Full-time equivalent employees. The number of an employer's FTE employees is determined by dividing (1) the total hours of service (but not more than 2,080 hours for any individual employee) credited during the year to those employees who are taken into account by (2) 2,080. The result, if not a whole number, is then rounded to the next lowest whole number. In some circumstances, an employer with more than 25 employees may qualify for the credit if some of its employees work part-time. Remember, 40 half-time employees (meaning they are paid wages for 1,040 hours) equals 20 FTE employees, which still may qualify for the tax credit.
Average annual wages. The average annual wages paid by an employer for a taxable year is determined by dividing (1) the total wages paid by the employer during the taxable year to the employees taken into account by (2) the number of the employer's FTE employees for the year. The result is then rounded down to the nearest $1,000 (if not otherwise a multiple of $1,000). Thus, if an employer pays $200,000 in wages to 9 FTE employees, then the average annual wages per FTE amounts to $22,000 ($22,222 rounded down to the nearest $1,000)
Coverage qualifying for the tax credit. For 2010 through 2013, qualified health insurance coverage means benefits consisting of medical care (provided directly, through insurance or reimbursement, or otherwise) under any hospital or medical service policy or certificate, hospital or medical service plan contract, or health maintenance organization contract offered by a health insurance issuer. Employers can claim the credit not only for general medical coverage, but also for coverage of dental and vision benefits, long-term care, nursing home care, home health care, community-based care, and many other coverages.
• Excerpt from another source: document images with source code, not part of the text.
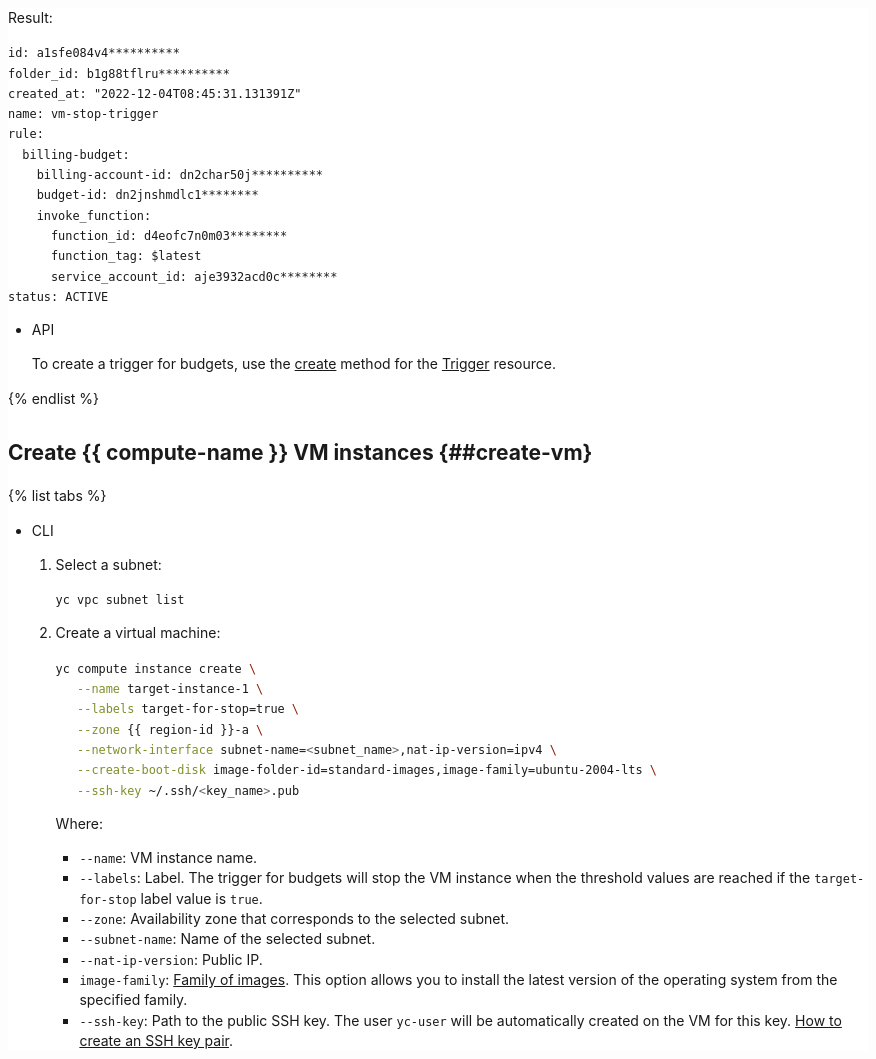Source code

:   Result:

   ```text
   id: a1sfe084v4**********
   folder_id: b1g88tflru**********
   created_at: "2022-12-04T08:45:31.131391Z"
   name: vm-stop-trigger
   rule:
     billing-budget:
       billing-account-id: dn2char50j**********
       budget-id: dn2jnshmdlc1********
       invoke_function:
         function_id: d4eofc7n0m03********
         function_tag: $latest
         service_account_id: aje3932acd0c********
   status: ACTIVE
   ```

- API

   To create a trigger for budgets, use the [create](../../functions/triggers/api-ref/Trigger/create.md) method for the [Trigger](../../functions/triggers/api-ref/Trigger/index.md) resource.

{% endlist %}

## Create {{ compute-name }} VM instances {##create-vm}

{% list tabs %}

- CLI

   1. Select a subnet:
      ```
      yc vpc subnet list
      ```

   1. Create a virtual machine:
      ```bash
      yc compute instance create \
         --name target-instance-1 \
         --labels target-for-stop=true \
         --zone {{ region-id }}-a \
         --network-interface subnet-name=<subnet_name>,nat-ip-version=ipv4 \
         --create-boot-disk image-folder-id=standard-images,image-family=ubuntu-2004-lts \
         --ssh-key ~/.ssh/<key_name>.pub
      ```

      Where:

      * `--name`: VM instance name.
      * `--labels`: Label. The trigger for budgets will stop the VM instance when the threshold values are reached if the `target-for-stop` label value is `true`.
      * `--zone`: Availability zone that corresponds to the selected subnet.
      * `--subnet-name`: Name of the selected subnet.
      * `--nat-ip-version`: Public IP.
      * `image-family`: [Family of images](../../compute/concepts/image#family). This option allows you to install the latest version of the operating system from the specified family.
      * `--ssh-key`: Path to the public SSH key. The user `yc-user` will be automatically created on the VM for this key. [How to create an SSH key pair](../../compute/operations/vm-connect/ssh.md#creating-ssh-keys).
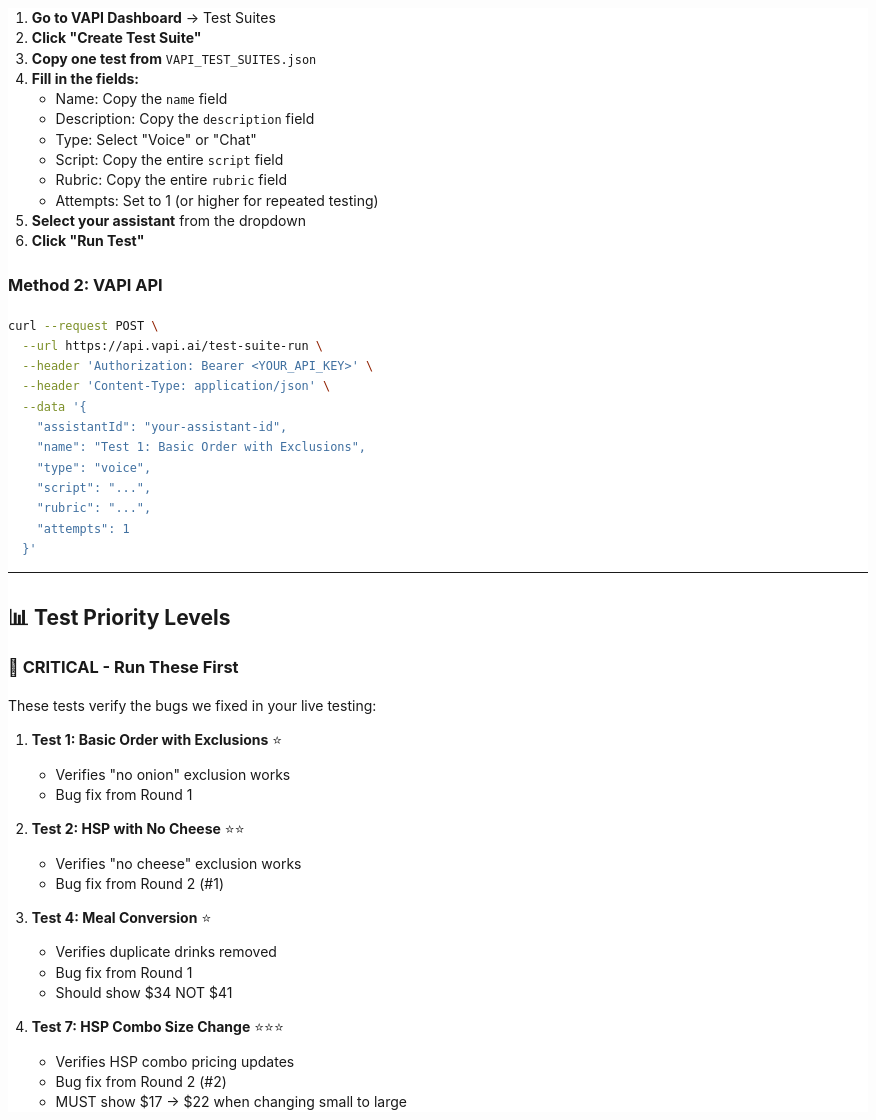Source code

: 1. **Go to VAPI Dashboard** → Test Suites
2. **Click "Create Test Suite"**
3. **Copy one test from** `VAPI_TEST_SUITES.json`
4. **Fill in the fields:**
   - Name: Copy the `name` field
   - Description: Copy the `description` field
   - Type: Select "Voice" or "Chat"
   - Script: Copy the entire `script` field
   - Rubric: Copy the entire `rubric` field
   - Attempts: Set to 1 (or higher for repeated testing)
5. **Select your assistant** from the dropdown
6. **Click "Run Test"**

### Method 2: VAPI API

```bash
curl --request POST \
  --url https://api.vapi.ai/test-suite-run \
  --header 'Authorization: Bearer <YOUR_API_KEY>' \
  --header 'Content-Type: application/json' \
  --data '{
    "assistantId": "your-assistant-id",
    "name": "Test 1: Basic Order with Exclusions",
    "type": "voice",
    "script": "...",
    "rubric": "...",
    "attempts": 1
  }'
```

---

## 📊 Test Priority Levels

### 🔴 **CRITICAL - Run These First**

These tests verify the bugs we fixed in your live testing:

1. **Test 1: Basic Order with Exclusions** ⭐
   - Verifies "no onion" exclusion works
   - Bug fix from Round 1

2. **Test 2: HSP with No Cheese** ⭐⭐
   - Verifies "no cheese" exclusion works
   - Bug fix from Round 2 (#1)

3. **Test 4: Meal Conversion** ⭐
   - Verifies duplicate drinks removed
   - Bug fix from Round 1
   - Should show $34 NOT $41

4. **Test 7: HSP Combo Size Change** ⭐⭐⭐
   - Verifies HSP combo pricing updates
   - Bug fix from Round 2 (#2)
   - MUST show $17 → $22 when changing small to large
Related state tax credits can be taken, too. The IRS noted that approximately 20 states offer health insurance tax credits to small employers. Qualified employers can claim the new federal tax credit even if they receive state tax credits for their insurance premiums.
Claiming the credit. Eligible small businesses can claim the credit as part of the general business credit starting with the 2010 income tax return they file in 2011. For tax-exempt organizations, the IRS will provide further information on how to claim the credit.
Transition relief for 2010 is formalized. Because the tax credit is effective for 2010 but was not enacted until March 23, some small businesses providing health insurance in 2010 may not meet all the specific requirements for a qualifying health insurance offer. To ensure that these businesses benefit from the credit, special transition relief for tax year 2010 is being granted. The transition rules simplify the requirements for what constitutes a qualifying health insurance offer while maintaining the core requirement that an employer make a significant contribution to the employee's coverage.
More information about the credit, including a step-by-step guide, answers to frequently asked questions, and clarification of transition relief is available on the Affordable Care Act page on the IRS website.